▶ Records provided:
Segment Open
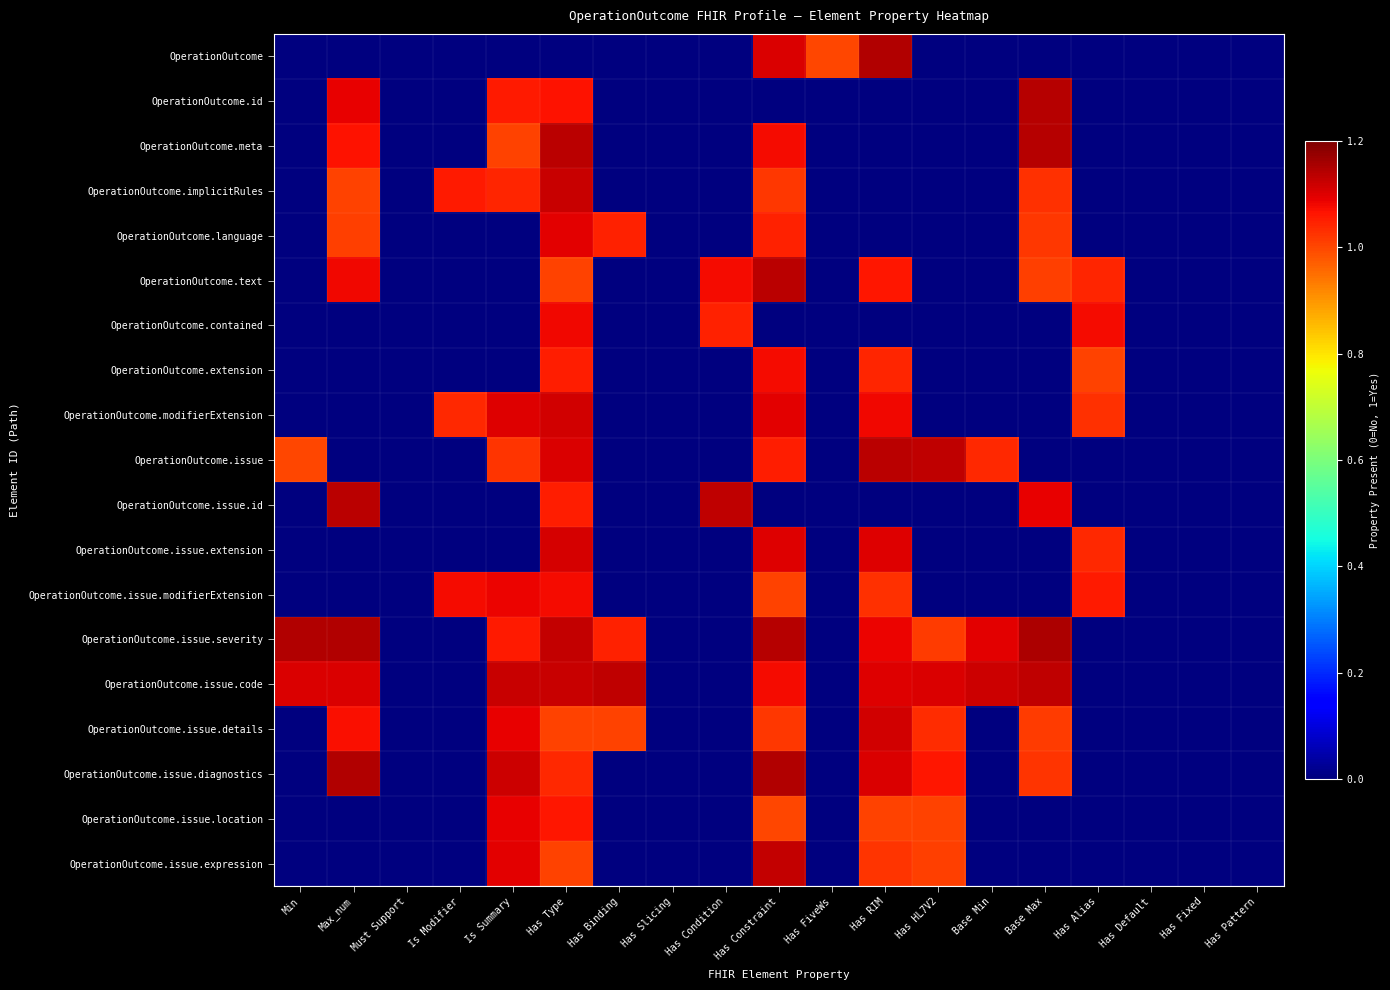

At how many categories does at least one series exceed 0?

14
Segment Closed
Segment Open
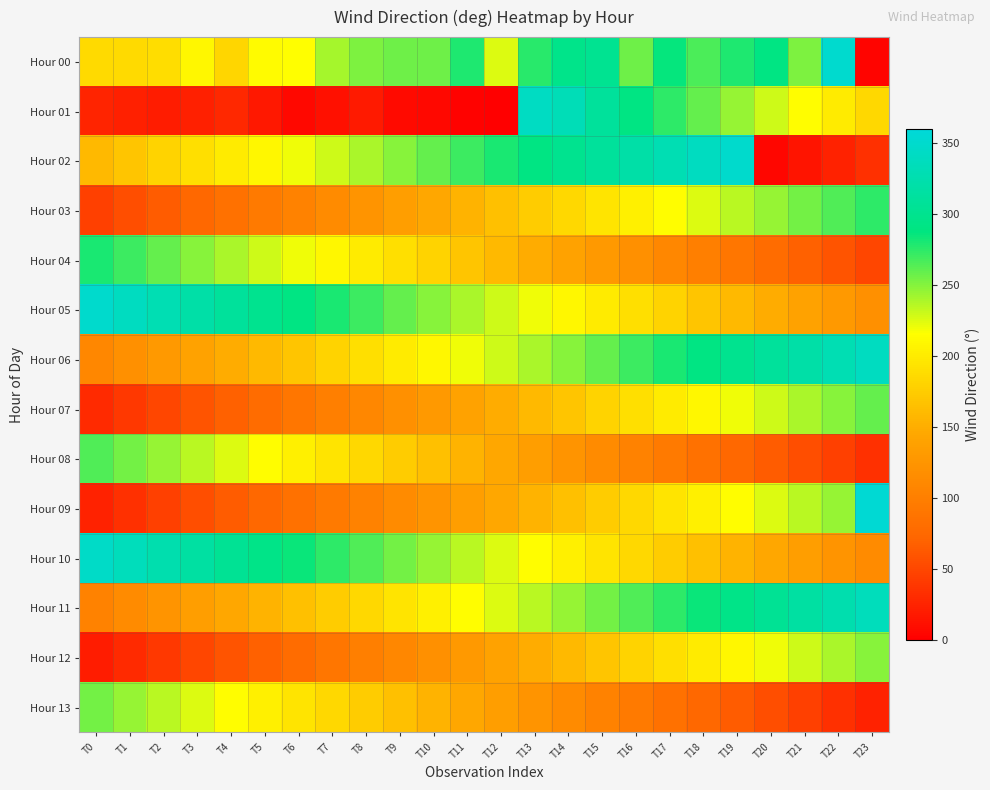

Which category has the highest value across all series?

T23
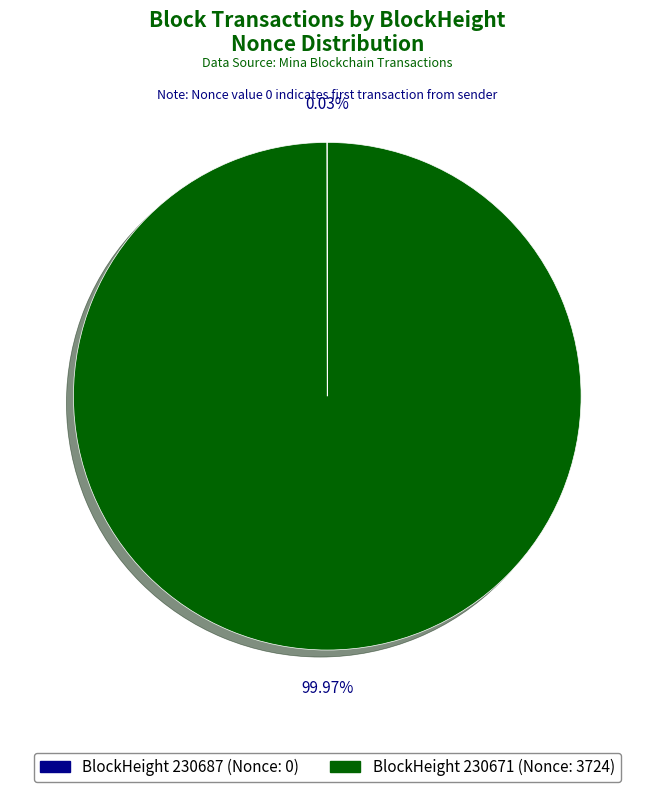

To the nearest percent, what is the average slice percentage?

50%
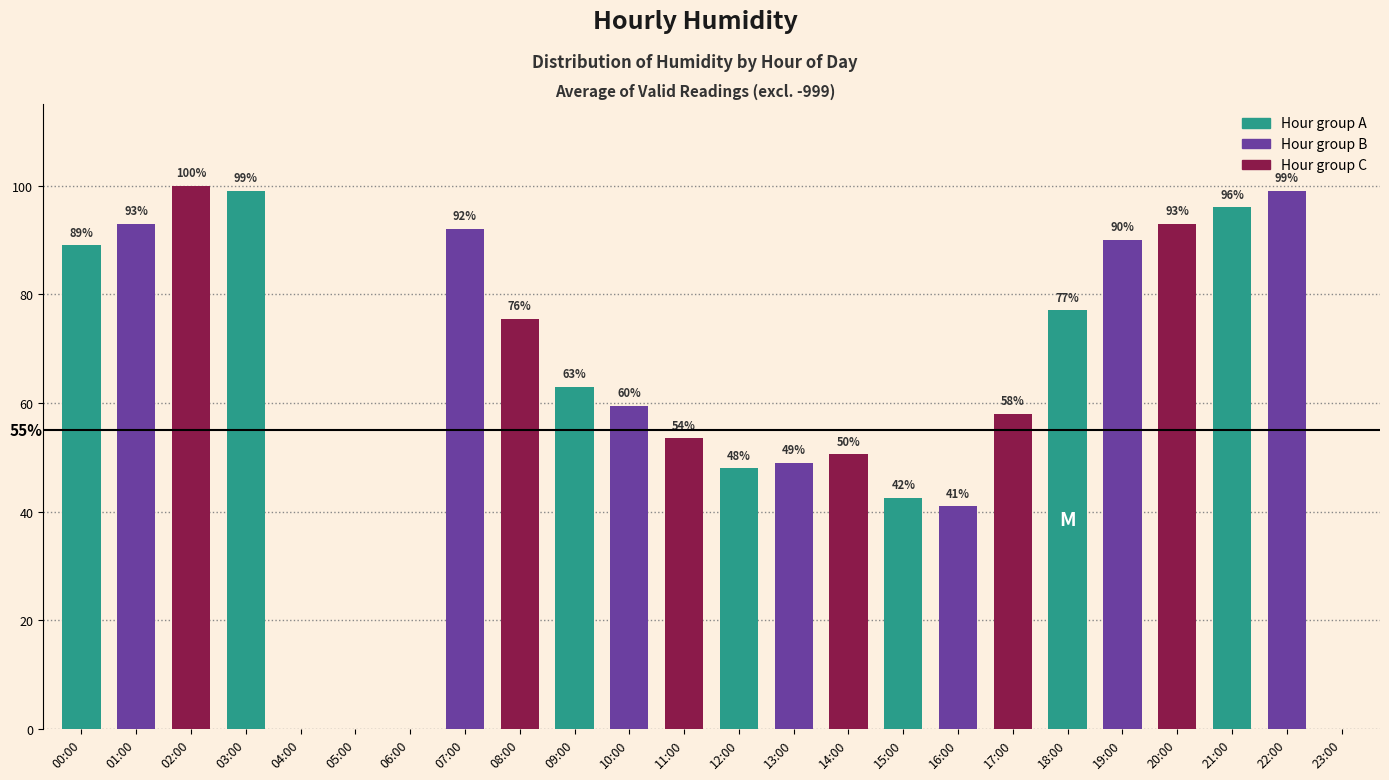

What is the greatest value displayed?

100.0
Segment Closed
Return each line from the entries above that contains the string "series".

At how many categories does at least one series exceed 0?
Which category has the highest value across all series?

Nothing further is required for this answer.